_Aangeleverd materiaal_:
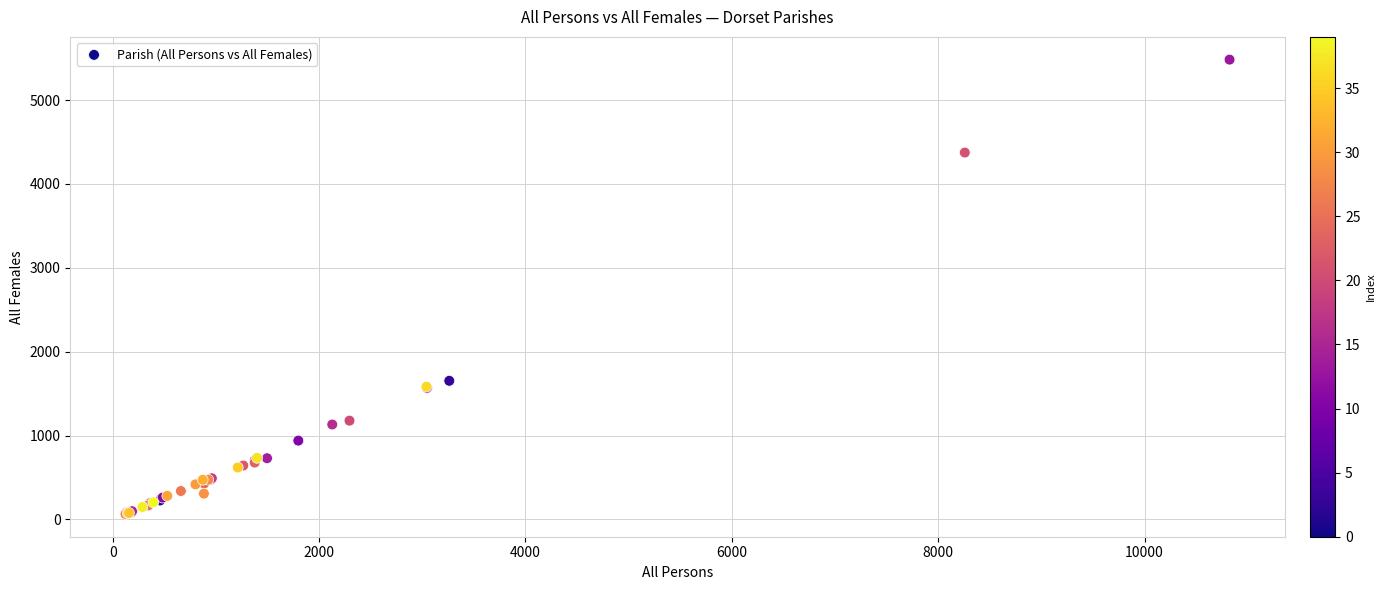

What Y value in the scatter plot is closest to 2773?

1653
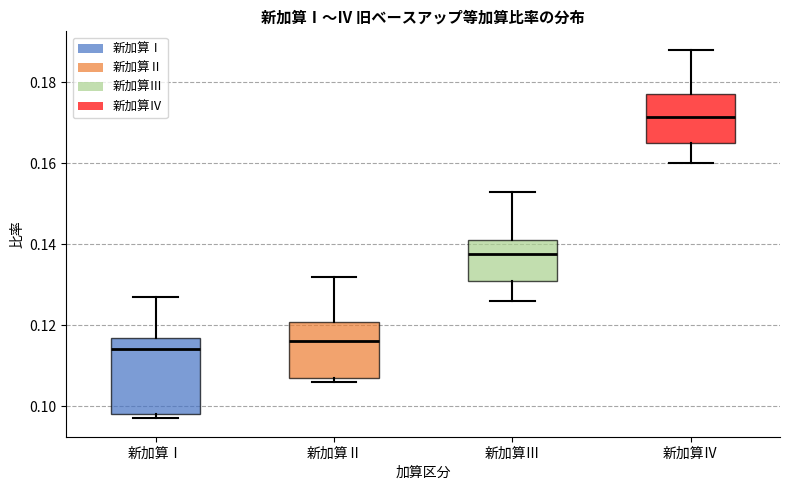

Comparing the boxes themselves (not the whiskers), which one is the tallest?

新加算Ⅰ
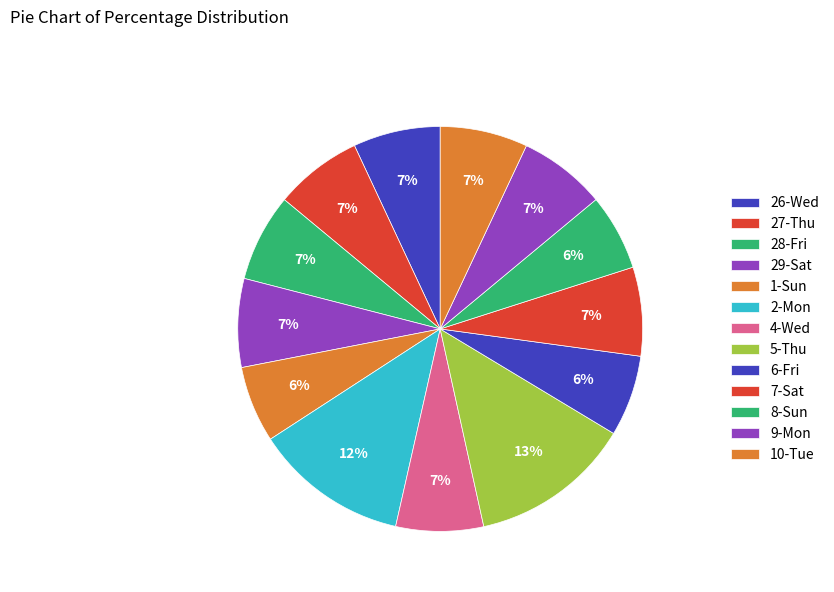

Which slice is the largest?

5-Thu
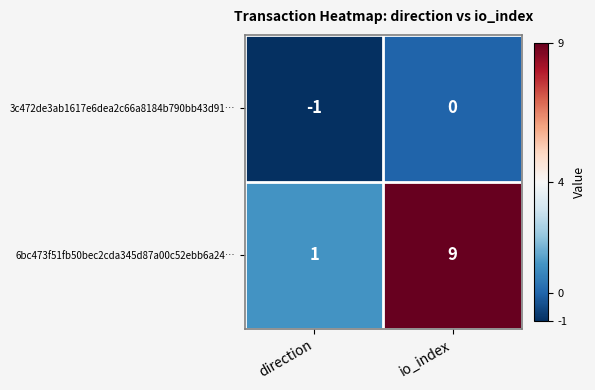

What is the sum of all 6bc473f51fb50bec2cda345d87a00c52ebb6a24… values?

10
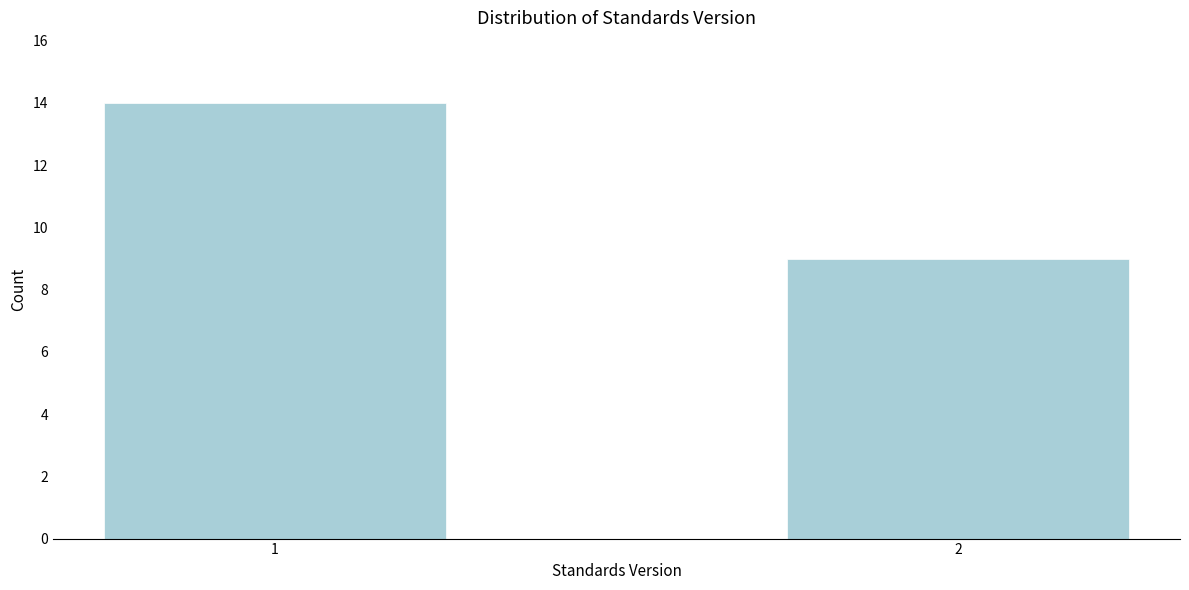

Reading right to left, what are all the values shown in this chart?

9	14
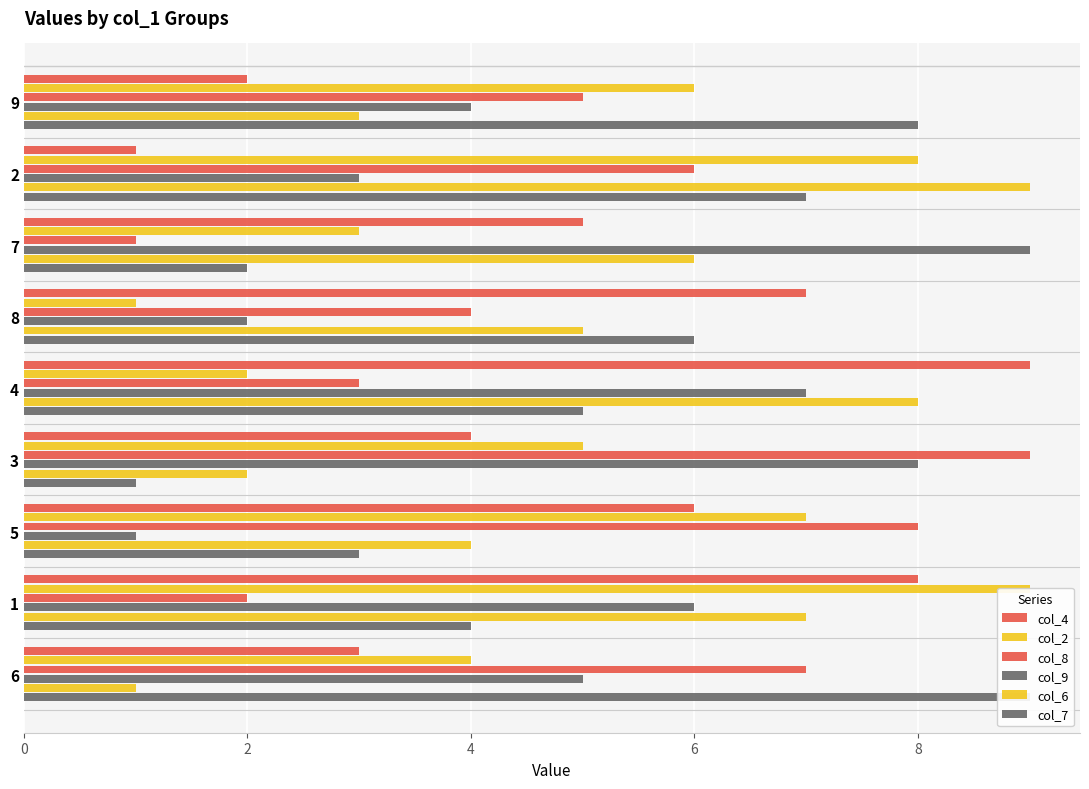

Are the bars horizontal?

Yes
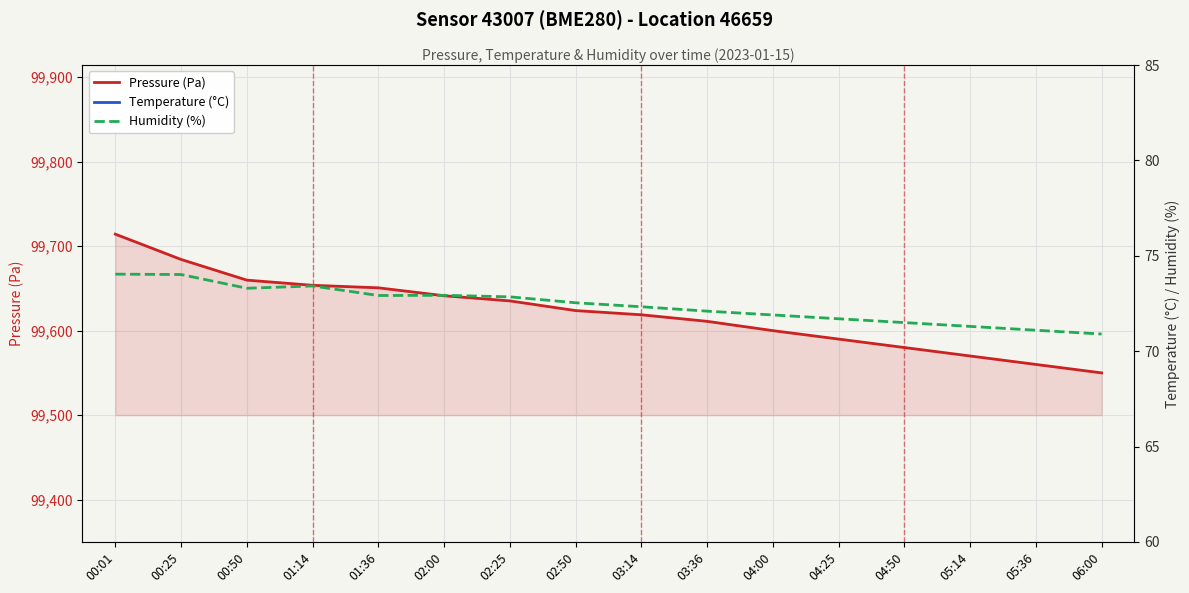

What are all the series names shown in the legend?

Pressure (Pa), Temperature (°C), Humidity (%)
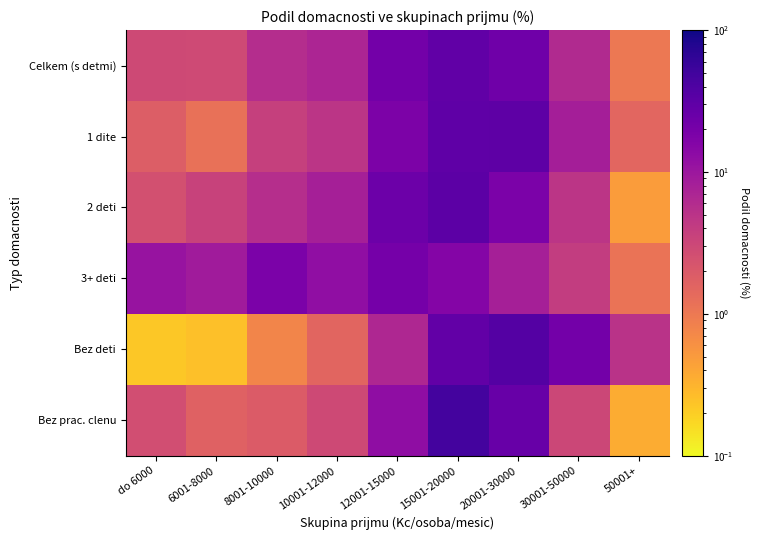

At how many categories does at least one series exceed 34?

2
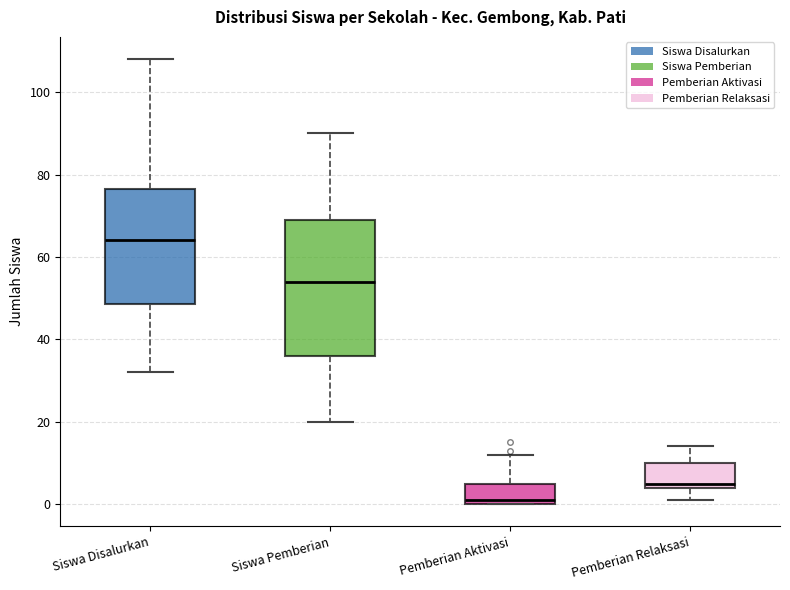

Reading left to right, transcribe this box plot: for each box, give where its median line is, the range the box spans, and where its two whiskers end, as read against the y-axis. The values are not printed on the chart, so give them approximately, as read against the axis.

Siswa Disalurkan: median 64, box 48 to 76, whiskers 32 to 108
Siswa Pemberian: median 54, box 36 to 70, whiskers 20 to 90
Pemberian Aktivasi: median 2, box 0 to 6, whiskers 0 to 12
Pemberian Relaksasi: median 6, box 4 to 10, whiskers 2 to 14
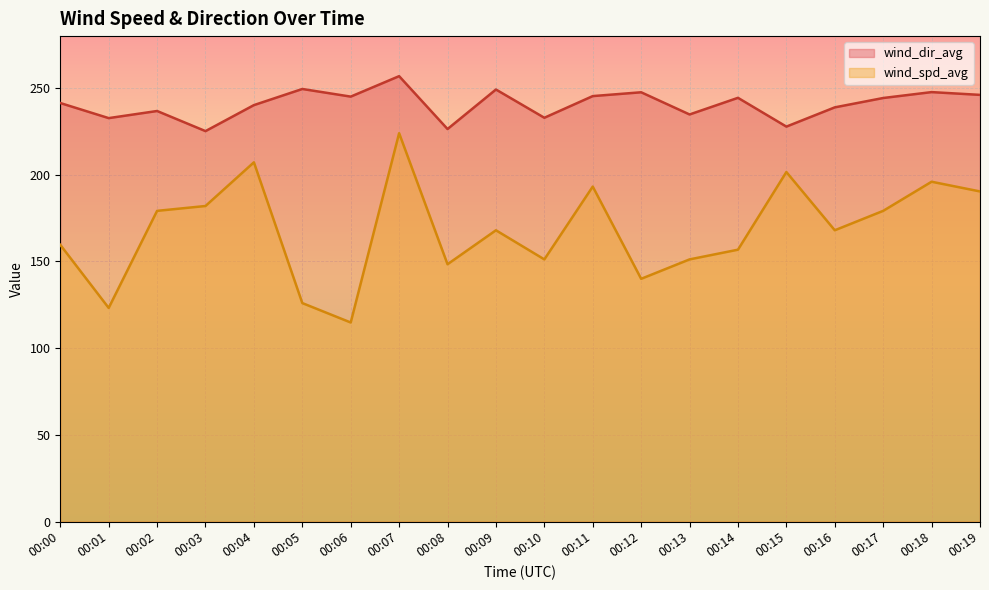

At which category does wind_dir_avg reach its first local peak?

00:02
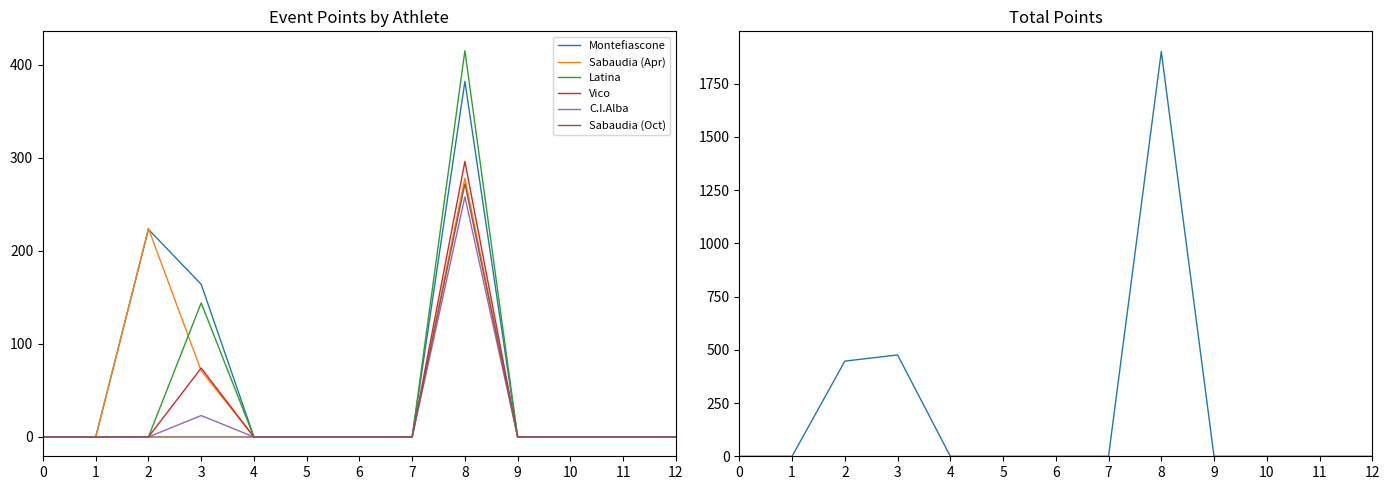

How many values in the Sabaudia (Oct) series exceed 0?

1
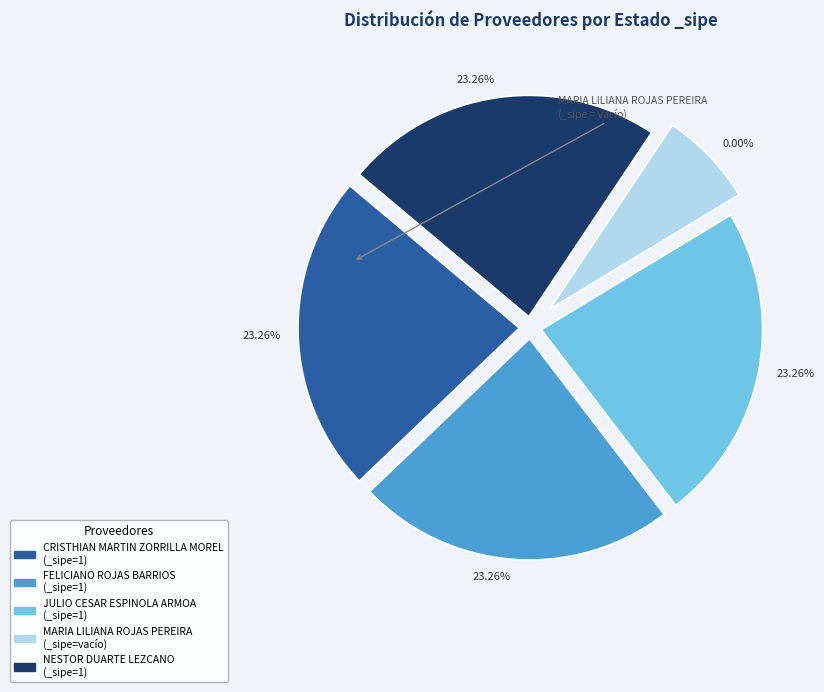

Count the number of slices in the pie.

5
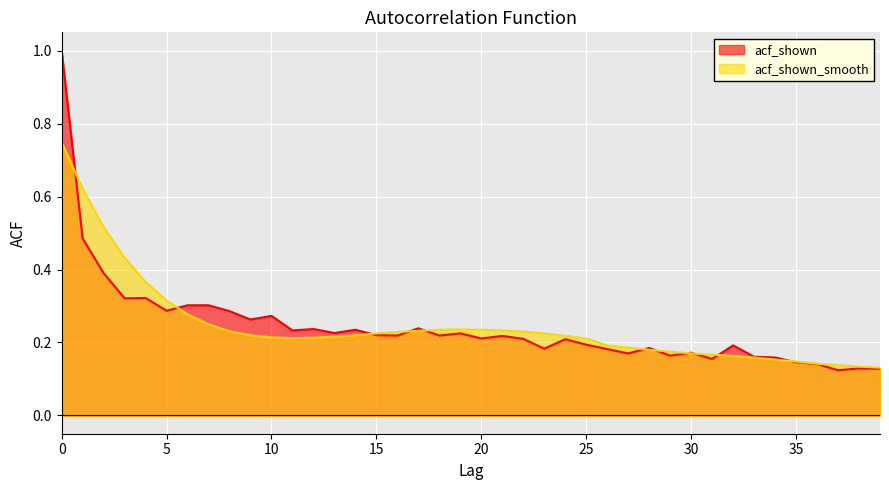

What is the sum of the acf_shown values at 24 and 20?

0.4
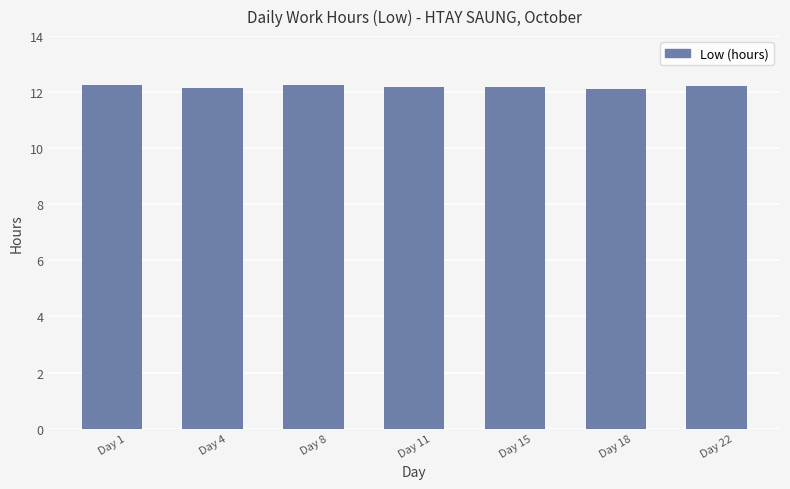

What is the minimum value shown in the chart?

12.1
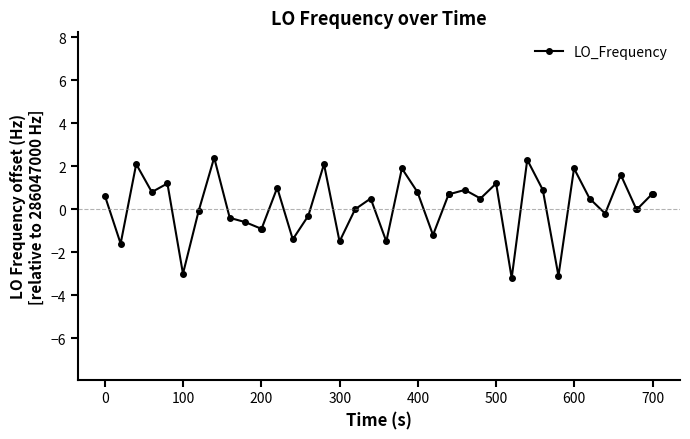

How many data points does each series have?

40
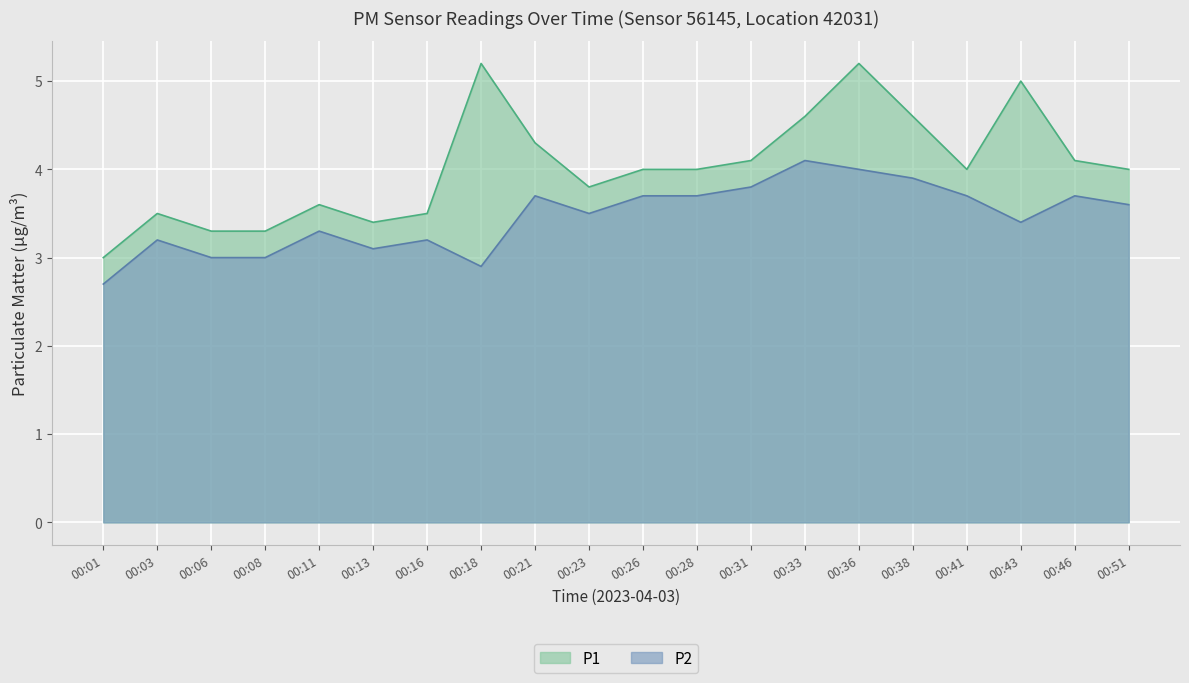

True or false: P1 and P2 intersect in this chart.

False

_Probeer het zelf_: Vervang in alle data hierboven elk voorkomen van "chart" door "graph" en geef de regels verder ongewijzigd opnieuw weer. Laat de afbeeldingen in het antwoord weg.

_Oplossing_:
What Y value in the scatter plot is closest to 2773?

1653

Comparing the boxes themselves (not the whiskers), which one is the tallest?

新加算Ⅰ

Which slice is the largest?

5-Thu

What is the sum of all 6bc473f51fb50bec2cda345d87a00c52ebb6a24… values?

10

Reading right to left, what are all the values shown in this graph?

9	14

Are the bars horizontal?

Yes

What are all the series names shown in the legend?

Pressure (Pa), Temperature (°C), Humidity (%)

At how many categories does at least one series exceed 34?

2

Reading left to right, transcribe this box plot: for each box, give where its median line is, the range the box spans, and where its two whiskers end, as read against the y-axis. The values are not printed on the graph, so give them approximately, as read against the axis.

Siswa Disalurkan: median 64, box 48 to 76, whiskers 32 to 108
Siswa Pemberian: median 54, box 36 to 70, whiskers 20 to 90
Pemberian Aktivasi: median 2, box 0 to 6, whiskers 0 to 12
Pemberian Relaksasi: median 6, box 4 to 10, whiskers 2 to 14

At which category does wind_dir_avg reach its first local peak?

00:02

How many values in the Sabaudia (Oct) series exceed 0?

1

Count the number of slices in the pie.

5

What is the sum of the acf_shown values at 24 and 20?

0.4

What is the minimum value shown in the graph?

12.1

How many data points does each series have?

40

True or false: P1 and P2 intersect in this graph.

False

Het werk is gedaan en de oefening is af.